> _Description of the task_: Reproduce verbatim everything from the start of the records down to and including the line that contains "Compte rendu AG 2014".

-.-.-

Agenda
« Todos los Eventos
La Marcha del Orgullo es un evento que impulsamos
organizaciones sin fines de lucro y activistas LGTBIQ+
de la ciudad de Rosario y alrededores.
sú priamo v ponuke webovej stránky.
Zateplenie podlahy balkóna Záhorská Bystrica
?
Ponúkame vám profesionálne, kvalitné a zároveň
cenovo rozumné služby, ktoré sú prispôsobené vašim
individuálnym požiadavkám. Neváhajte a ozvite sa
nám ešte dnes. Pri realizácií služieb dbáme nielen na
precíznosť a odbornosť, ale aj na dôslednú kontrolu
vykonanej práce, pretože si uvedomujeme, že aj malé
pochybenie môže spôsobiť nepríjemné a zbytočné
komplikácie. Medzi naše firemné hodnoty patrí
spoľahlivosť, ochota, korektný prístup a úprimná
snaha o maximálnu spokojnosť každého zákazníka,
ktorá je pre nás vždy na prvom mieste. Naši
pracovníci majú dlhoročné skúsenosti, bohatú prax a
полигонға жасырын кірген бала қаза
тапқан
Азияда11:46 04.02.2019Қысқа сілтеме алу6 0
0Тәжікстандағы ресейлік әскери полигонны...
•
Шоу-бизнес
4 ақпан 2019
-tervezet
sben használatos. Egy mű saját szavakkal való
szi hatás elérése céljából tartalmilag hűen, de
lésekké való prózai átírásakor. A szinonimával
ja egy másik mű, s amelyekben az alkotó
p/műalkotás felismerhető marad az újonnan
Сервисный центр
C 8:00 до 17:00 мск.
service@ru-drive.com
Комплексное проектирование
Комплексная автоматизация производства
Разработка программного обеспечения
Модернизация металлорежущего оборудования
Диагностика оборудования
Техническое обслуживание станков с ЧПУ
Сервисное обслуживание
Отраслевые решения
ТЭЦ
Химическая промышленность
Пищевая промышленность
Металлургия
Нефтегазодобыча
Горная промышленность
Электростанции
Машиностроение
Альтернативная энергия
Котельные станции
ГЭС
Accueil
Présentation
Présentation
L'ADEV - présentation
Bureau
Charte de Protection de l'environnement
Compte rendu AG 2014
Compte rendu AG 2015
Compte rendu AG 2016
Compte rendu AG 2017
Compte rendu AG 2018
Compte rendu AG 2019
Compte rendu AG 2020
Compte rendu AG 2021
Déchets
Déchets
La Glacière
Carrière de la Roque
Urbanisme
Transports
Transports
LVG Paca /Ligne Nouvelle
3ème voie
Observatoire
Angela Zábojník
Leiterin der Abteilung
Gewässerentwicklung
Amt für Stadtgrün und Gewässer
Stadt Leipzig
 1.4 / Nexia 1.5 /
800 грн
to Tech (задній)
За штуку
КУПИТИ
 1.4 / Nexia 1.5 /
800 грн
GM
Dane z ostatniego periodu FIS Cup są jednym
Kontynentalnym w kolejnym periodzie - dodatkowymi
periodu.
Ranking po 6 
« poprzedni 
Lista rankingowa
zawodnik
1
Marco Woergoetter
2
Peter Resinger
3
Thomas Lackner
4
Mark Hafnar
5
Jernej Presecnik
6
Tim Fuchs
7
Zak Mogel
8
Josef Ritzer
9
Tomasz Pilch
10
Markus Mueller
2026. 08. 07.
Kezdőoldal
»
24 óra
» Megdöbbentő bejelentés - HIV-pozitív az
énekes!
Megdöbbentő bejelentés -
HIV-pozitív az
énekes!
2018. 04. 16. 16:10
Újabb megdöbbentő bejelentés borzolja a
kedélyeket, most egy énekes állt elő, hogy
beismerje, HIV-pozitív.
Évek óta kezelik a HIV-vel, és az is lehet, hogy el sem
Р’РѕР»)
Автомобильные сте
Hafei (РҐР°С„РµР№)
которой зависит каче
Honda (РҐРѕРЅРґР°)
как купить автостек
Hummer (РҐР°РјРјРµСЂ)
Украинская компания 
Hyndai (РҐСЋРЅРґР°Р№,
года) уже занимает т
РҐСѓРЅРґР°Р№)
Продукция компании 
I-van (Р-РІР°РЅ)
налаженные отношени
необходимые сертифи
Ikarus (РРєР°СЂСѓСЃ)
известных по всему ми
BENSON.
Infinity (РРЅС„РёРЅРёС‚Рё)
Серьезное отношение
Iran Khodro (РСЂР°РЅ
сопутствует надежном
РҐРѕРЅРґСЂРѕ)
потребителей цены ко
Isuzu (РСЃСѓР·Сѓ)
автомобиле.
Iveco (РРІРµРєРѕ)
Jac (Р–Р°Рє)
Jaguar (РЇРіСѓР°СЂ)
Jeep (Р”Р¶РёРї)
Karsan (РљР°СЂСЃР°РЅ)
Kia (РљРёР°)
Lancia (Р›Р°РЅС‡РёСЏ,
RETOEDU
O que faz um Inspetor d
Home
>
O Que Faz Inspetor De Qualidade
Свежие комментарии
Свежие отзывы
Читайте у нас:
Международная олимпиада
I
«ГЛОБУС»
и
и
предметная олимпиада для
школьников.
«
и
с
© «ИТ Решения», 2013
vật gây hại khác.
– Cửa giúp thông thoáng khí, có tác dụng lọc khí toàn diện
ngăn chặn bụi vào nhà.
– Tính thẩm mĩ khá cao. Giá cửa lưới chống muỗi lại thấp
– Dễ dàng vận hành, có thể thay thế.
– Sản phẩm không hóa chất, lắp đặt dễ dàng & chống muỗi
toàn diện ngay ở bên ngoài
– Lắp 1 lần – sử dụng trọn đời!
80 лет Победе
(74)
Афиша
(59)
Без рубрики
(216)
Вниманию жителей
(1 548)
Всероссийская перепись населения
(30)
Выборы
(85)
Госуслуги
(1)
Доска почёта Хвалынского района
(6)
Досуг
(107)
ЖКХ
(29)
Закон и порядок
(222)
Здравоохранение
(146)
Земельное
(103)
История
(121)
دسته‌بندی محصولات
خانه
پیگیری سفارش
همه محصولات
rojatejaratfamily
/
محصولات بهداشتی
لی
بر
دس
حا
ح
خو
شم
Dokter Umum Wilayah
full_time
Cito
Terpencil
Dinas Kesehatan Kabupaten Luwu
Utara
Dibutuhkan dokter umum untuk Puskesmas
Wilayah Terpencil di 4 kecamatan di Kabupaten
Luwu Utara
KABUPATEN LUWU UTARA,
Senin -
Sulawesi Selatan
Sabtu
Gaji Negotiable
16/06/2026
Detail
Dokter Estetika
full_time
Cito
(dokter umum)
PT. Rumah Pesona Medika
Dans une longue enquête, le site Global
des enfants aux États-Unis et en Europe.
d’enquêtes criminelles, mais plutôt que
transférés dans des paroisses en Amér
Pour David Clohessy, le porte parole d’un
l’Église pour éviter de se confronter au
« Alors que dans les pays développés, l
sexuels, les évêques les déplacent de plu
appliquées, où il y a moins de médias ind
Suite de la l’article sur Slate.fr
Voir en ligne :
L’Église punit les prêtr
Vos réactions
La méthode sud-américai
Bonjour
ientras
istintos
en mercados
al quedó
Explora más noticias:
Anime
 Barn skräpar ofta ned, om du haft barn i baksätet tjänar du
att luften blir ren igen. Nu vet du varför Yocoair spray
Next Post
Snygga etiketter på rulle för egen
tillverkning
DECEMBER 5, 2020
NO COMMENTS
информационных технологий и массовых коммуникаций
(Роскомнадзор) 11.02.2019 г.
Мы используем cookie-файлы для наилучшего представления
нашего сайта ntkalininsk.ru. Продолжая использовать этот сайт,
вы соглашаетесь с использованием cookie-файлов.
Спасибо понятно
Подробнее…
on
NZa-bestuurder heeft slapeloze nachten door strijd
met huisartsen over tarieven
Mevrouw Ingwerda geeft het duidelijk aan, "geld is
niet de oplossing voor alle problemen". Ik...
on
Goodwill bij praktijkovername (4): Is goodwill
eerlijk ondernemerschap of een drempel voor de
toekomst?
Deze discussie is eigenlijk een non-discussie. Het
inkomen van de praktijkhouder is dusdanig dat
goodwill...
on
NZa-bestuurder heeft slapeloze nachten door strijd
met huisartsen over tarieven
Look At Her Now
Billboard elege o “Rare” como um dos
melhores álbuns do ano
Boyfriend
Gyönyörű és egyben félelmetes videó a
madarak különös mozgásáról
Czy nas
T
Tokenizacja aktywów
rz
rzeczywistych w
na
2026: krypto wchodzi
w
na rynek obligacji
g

-.-.-

> _Problem solution_:
Agenda
« Todos los Eventos
La Marcha del Orgullo es un evento que impulsamos
organizaciones sin fines de lucro y activistas LGTBIQ+
de la ciudad de Rosario y alrededores.
sú priamo v ponuke webovej stránky.
Zateplenie podlahy balkóna Záhorská Bystrica
?
Ponúkame vám profesionálne, kvalitné a zároveň
cenovo rozumné služby, ktoré sú prispôsobené vašim
individuálnym požiadavkám. Neváhajte a ozvite sa
nám ešte dnes. Pri realizácií služieb dbáme nielen na
precíznosť a odbornosť, ale aj na dôslednú kontrolu
vykonanej práce, pretože si uvedomujeme, že aj malé
pochybenie môže spôsobiť nepríjemné a zbytočné
komplikácie. Medzi naše firemné hodnoty patrí
spoľahlivosť, ochota, korektný prístup a úprimná
snaha o maximálnu spokojnosť každého zákazníka,
ktorá je pre nás vždy na prvom mieste. Naši
pracovníci majú dlhoročné skúsenosti, bohatú prax a
полигонға жасырын кірген бала қаза
тапқан
Азияда11:46 04.02.2019Қысқа сілтеме алу6 0
0Тәжікстандағы ресейлік әскери полигонны...
•
Шоу-бизнес
4 ақпан 2019
-tervezet
sben használatos. Egy mű saját szavakkal való
szi hatás elérése céljából tartalmilag hűen, de
lésekké való prózai átírásakor. A szinonimával
ja egy másik mű, s amelyekben az alkotó
p/műalkotás felismerhető marad az újonnan
Сервисный центр
C 8:00 до 17:00 мск.
service@ru-drive.com
Комплексное проектирование
Комплексная автоматизация производства
Разработка программного обеспечения
Модернизация металлорежущего оборудования
Диагностика оборудования
Техническое обслуживание станков с ЧПУ
Сервисное обслуживание
Отраслевые решения
ТЭЦ
Химическая промышленность
Пищевая промышленность
Металлургия
Нефтегазодобыча
Горная промышленность
Электростанции
Машиностроение
Альтернативная энергия
Котельные станции
ГЭС
Accueil
Présentation
Présentation
L'ADEV - présentation
Bureau
Charte de Protection de l'environnement
Compte rendu AG 2014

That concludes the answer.